_GIVEN PASSAGE_
● ● ●

Especially in a democracy the definition of the national interest is likely to be a matter of debate and to result at least as much from clashing partisan views as from the permanent necessities of geopolitical position or the unavoidable requirements of external conflicts.
2

 

In war the calculus of strategy takes priority, because those states that ignore strategy cannot expect to prevail in an arena dominated by force. But, as Michael Howard foresaw, “A strategic approach may be necessary to produce conditions of stability which will make possible continuing peace; but other, more positive measures, are needed to create peace itself.”
3

Thus the first strategic consequence of the new peace is that strategy alone must be augmented. But with what? The approach to peace with which we must supplement strategy is that derived from law—the rule of law, as that phrase is understood in the context of constitutional law, but applied in the context of a new international law. We must, that is, develop an international system that treats states according to general, logical principles, regardless of the particular position of power of any state, but these principles must reflect a strategic appreciation of the relative positions of states' wealth and power. This amounts almost to a reversal of the present system of international law as reflected, for example, in the U.N. Charter, which provides the same universal principles for all states but privileges some to suspend those principles through the veto power or the collective action of the Security Council. Before a new, hybrid approach can be successful, however, perhaps before it can even be understood, we will have to change our ideas about international law, and the principles of this new international law will have to reflect the end of the Long War and the Peace of Paris. That is, these principles must reflect the emergence of a society of market-states in which law and strategy have begun to merge—where war often looks like crime and vice versa, where borders have less to do with defining the State than do more intangible perimeters like language and technological compatibility. One might say these new principles will be less about inter
national
law because the basis for the State will be less about nations and more about markets,
*
because these will have a greater role in defining the purpose of the State and its legitimacy.

● ● ●

_WHAT TO PRODUCE_
Continue the passage on strategy, law, and international order after the Long War, picking up right after its final sentence.

_SUPPLIED DATA_
● ● ●

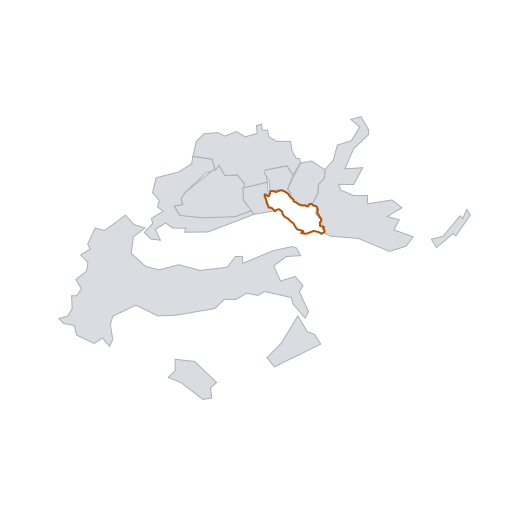 Albania highlighted among its neighbors, rotated 309°
{"feature_id": "ALB", "entity_name": "Albania", "entity_type": "country or territory", "adm_level": 0, "iso_a3": "ALB", "parent_name": "Europe", "parent_adm1": "", "projection": "mercator", "projection_center": [20.103, 41.151], "detail": "fine", "context": "with_neighbors", "style": "outline", "palette": "amber", "viewbox_px": 512, "rotation_deg": 309, "n_neighbors": 8, "source": "natural_earth", "source_scale": "50m", "svg_char_len": 4808}
<svg xmlns="http://www.w3.org/2000/svg" viewBox="0 0 512 512"><g transform="rotate(309 256 256)"><path d="M424.9,390.5L422.7,396.8L397.4,398.6L397.5,395.1L376.1,390.9L379.4,381.7L389.0,389.0L415.7,389.3L415.3,393.1L424.9,390.5ZM366.2,255.2L379.2,255.8L393.3,249.4L405.7,257.6L421.6,255.4L421.8,243.7L430.4,249.9L424.9,264.5L420.8,267.1L400.9,264.3L379.6,270.3L391.8,283.3L373.1,287.0L363.8,275.2L360.5,280.2L364.4,293.9L373.2,304.6L366.6,309.6L385.1,326.4L385.3,339.0L369.1,333.1L374.3,344.5L363.1,346.8L369.8,366.1L358.1,366.4L343.7,356.9L334.0,324.4L318.2,301.2L317.0,294.7L325.2,283.6L326.2,276.1L331.9,272.8L332.3,266.7L343.8,264.6L350.5,259.6L360.0,260.0L366.2,255.2Z" fill="#d9dde1" stroke="#a8b0b8" stroke-width="1"/><path d="M254.0,129.1L272.7,143.1L287.2,147.9L293.8,144.2L303.7,161.0L296.9,170.4L289.0,164.9L261.7,161.1L253.5,161.7L249.7,166.8L243.4,161.1L239.7,171.4L273.5,215.1L289.1,224.1L287.1,228.2L244.4,203.5L229.6,185.6L233.2,183.8L225.1,173.4L224.8,165.0L213.5,161.1L208.1,171.8L203.0,163.5L204.0,154.4L216.2,155.3L219.4,151.1L232.3,155.6L232.2,148.6L238.3,146.0L240.0,135.8L254.0,129.1Z" fill="#d9dde1" stroke="#a8b0b8" stroke-width="1"/><path d="M146.5,119.1L157.1,122.7L159.2,117.8L176.5,113.4L180.5,122.3L205.6,128.9L203.7,141.4L207.9,152.2L193.9,148.5L179.6,157.4L178.4,176.8L184.2,189.3L200.7,201.6L209.5,221.5L229.0,240.6L242.8,240.5L247.1,245.7L242.2,250.4L270.8,265.9L285.9,278.0L287.7,282.3L284.4,290.5L274.6,279.8L259.4,276.0L252.0,290.8L264.7,299.3L262.6,311.1L255.3,312.4L245.9,331.7L238.6,333.4L242.2,314.5L246.0,309.7L233.8,285.0L226.5,282.2L221.3,272.2L210.0,268.0L202.4,258.7L189.4,257.1L159.7,231.2L147.7,217.4L142.2,193.5L119.2,182.6L111.1,185.9L101.0,197.2L93.7,199.0L95.7,188.4L86.2,185.3L81.6,166.2L87.7,158.6L82.5,149.2L83.3,142.1L90.8,147.5L99.3,146.3L109.1,137.7L112.2,141.7L120.6,140.9L124.4,130.7L137.4,133.9L145.1,129.6L146.5,119.1ZM204.4,330.6L235.7,326.2L229.4,343.7L232.0,350.5L228.3,361.8L181.4,340.0L183.9,328.5L204.4,330.6ZM116.1,265.4L124.8,258.1L135.4,274.6L132.9,304.9L124.9,303.5L117.8,311.0L111.1,305.0L110.4,277.4L106.4,264.2L116.1,265.4Z" fill="#d9dde1" stroke="#a8b0b8" stroke-width="1"/><path d="M289.1,224.1L273.5,215.1L252.1,190.5L239.7,171.4L243.4,161.1L249.7,166.8L253.5,161.7L261.7,161.1L303.3,170.3L298.9,181.2L307.3,190.6L304.8,202.1L291.6,210.9L289.1,224.1Z" fill="#d9dde1" stroke="#a8b0b8" stroke-width="1"/><path d="M356.2,232.0L365.0,239.6L366.2,255.2L360.0,260.0L350.5,259.6L343.8,264.6L332.3,266.7L325.0,261.0L322.5,251.0L327.8,238.4L356.2,232.0Z" fill="#d9dde1" stroke="#a8b0b8" stroke-width="1"/><path d="M293.8,144.2L307.3,137.5L318.2,138.6L327.8,148.6L329.7,156.5L340.4,162.4L341.8,172.6L352.0,179.8L357.6,174.3L361.9,177.4L357.8,181.5L361.0,185.8L356.7,191.3L358.3,200.2L366.8,210.7L360.1,218.2L357.2,225.8L359.1,228.6L356.2,232.0L342.1,233.8L345.5,223.4L328.7,209.2L318.9,220.3L320.3,218.2L300.6,203.1L304.8,202.1L307.3,190.6L298.9,181.2L303.3,170.3L296.9,170.4L303.7,161.0L293.8,144.2Z" fill="#d9dde1" stroke="#a8b0b8" stroke-width="1"/><path d="M320.3,218.2L310.9,227.7L309.8,223.2L302.2,235.0L303.3,242.5L287.1,228.2L291.6,210.9L300.6,203.1L320.3,218.2Z" fill="#d9dde1" stroke="#a8b0b8" stroke-width="1"/><path d="M324.7,243.0L323.6,234.4L315.6,225.6L323.1,218.5L325.5,210.5L328.7,209.2L345.5,223.4L342.1,233.8L327.8,238.4L327.0,243.2L324.7,243.0Z" fill="#d9dde1" stroke="#a8b0b8" stroke-width="1"/><path d="M302.8,242.7L302.9,241.5L303.1,239.6L303.0,239.0L303.2,238.0L302.6,236.5L301.7,235.5L302.6,233.7L303.8,231.5L305.0,229.7L306.4,227.9L307.3,226.2L308.3,224.7L309.2,224.2L309.6,224.5L309.8,225.2L309.8,227.1L310.1,227.8L310.6,228.3L311.9,228.0L313.3,227.6L315.2,226.5L315.5,226.6L316.2,227.1L317.6,229.5L318.6,231.6L320.5,232.3L321.5,233.1L322.9,234.3L323.6,235.5L324.5,239.3L324.6,241.5L324.3,242.6L324.1,242.8L323.2,246.5L323.4,248.4L323.4,249.6L322.7,250.1L322.2,250.9L323.0,253.9L322.9,255.2L323.0,256.7L324.3,260.1L325.2,261.1L325.9,261.6L326.8,264.7L327.4,265.2L329.7,265.0L330.8,265.3L331.2,266.0L331.3,266.5L331.2,268.3L331.7,269.6L332.5,271.0L332.5,271.8L332.0,273.2L331.1,274.8L329.9,275.4L328.5,275.9L327.9,277.1L327.6,278.4L327.0,279.4L326.6,280.5L326.0,282.7L325.9,283.4L325.0,284.2L323.6,284.6L322.4,284.6L321.5,285.0L321.1,285.7L320.3,286.3L319.8,286.6L319.8,287.3L320.4,288.6L321.1,289.8L321.1,290.7L320.8,290.9L319.7,290.8L319.5,291.1L319.4,292.1L319.1,293.0L318.7,293.5L318.0,294.1L316.7,293.9L315.4,293.0L314.8,292.8L314.4,292.8L314.3,290.7L313.8,289.1L311.8,285.1L305.3,281.3L303.8,279.6L303.1,278.1L302.5,276.8L303.1,276.7L303.7,277.1L304.5,277.5L304.9,276.8L304.5,275.3L302.9,271.8L302.7,270.8L303.5,267.9L304.9,264.6L304.8,260.6L305.2,257.5L304.8,255.6L304.5,253.1L305.5,249.9L306.4,249.1L306.9,248.1L306.9,244.6L305.0,243.0L302.8,242.7Z" fill="none" stroke="#b45309" stroke-width="2"/></g></svg>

● ● ●

_REPLY_
4

Now it is rare that strategic approaches to statecraft are combined, in any but the most cynical way, with those approaches associated with any sort of law. The definitive word on this subject, at least as regards international law, is presumed to have been given by Clausewitz, who dismissed the Grotian Law of Nations as “certain self-imposed, imperceptible limitations hardly worth mentioning, known as international law and custom.”
5
To be fair, it must be recalled that Clausewitz was not writing about the conduct of statecraft but rather about the conduct of war. And although he was writing about war, he was living in a period of peace, in fact, a period of immense success for international law—that is, for the constitution of the society of state-nations known as the Concert of Europe.

Since Clausewitz, the disdain of statesmen for international law has come not in periods of peace but in that period I have called the Long War, largely in reaction to the international effort to restrain state behavior through law at the end of the First World War, memorialized in a series of disarmament treaties and the fatuous Kellogg-Briand Pact that was intended to “outlaw” war. The failure of the Wilsonian program, which sought to supplant an almost entirely strategic approach to world affairs with an almost entirely legal perspective, tended to alienate the two completely for the balance of the Long War. Only now can we perhaps see that even though we cannot prudently abandon a strategic approach to international relations, neither can we ignore that approach grounded in law because without it we have no real plans for how to conduct peace. When we lengthen our gaze, we will see more clearly that law and strategy have always been mutually excited switches on the same circuit, and that the State itself, as we have seen in Book I, is the mechanism of feedback.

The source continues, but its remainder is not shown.